▶ [What you will do] Pull out every line in the items below that contains the word "adolescents", with uppercase and lowercase letters matching.

▶ [Exercise material]
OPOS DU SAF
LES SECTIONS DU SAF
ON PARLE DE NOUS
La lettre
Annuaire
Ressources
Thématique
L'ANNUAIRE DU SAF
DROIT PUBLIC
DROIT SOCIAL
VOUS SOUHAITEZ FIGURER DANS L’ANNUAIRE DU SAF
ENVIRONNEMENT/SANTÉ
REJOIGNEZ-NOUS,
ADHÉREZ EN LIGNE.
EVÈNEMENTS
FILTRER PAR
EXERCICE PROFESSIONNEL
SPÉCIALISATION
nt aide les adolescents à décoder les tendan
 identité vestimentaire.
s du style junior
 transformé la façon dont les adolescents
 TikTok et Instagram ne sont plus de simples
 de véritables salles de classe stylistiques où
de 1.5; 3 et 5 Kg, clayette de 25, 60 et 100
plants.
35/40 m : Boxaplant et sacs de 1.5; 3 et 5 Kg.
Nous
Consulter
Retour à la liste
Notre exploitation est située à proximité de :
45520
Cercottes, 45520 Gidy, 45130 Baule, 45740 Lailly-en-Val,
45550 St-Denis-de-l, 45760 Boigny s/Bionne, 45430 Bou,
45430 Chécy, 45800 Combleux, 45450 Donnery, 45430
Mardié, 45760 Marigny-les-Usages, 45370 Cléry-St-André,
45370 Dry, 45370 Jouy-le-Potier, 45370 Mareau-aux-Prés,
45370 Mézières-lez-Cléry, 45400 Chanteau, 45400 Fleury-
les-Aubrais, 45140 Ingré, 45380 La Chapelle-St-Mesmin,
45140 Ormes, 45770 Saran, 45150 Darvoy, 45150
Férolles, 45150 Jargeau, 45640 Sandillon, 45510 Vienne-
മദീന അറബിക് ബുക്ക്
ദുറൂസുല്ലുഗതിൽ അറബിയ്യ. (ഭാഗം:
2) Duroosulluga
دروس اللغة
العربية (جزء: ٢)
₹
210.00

▶ [Response to this exercise]
nt aide les adolescents à décoder les tendan
 transformé la façon dont les adolescents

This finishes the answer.